§ **Exercise requirements**
Would you copy out the following entries exactly, without any of the pictures?

§ **Supplied information**
───
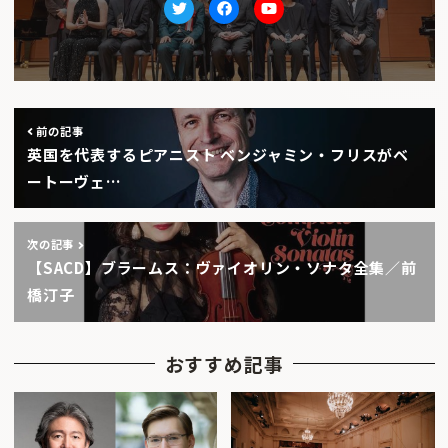
Twitter
facebook
Youtube
前の記事
英国を代表するピアニスト ベンジャミン・フリスがベ
ートーヴェ…
次の記事
【SACD】ブラームス：ヴァイオリン・ソナタ全集／前
橋汀子
おすすめ記事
───
§ **Answer to this exercise**
Twitter
facebook
Youtube
前の記事
英国を代表するピアニスト ベンジャミン・フリスがベ
ートーヴェ…
次の記事
【SACD】ブラームス：ヴァイオリン・ソナタ全集／前
橋汀子
おすすめ記事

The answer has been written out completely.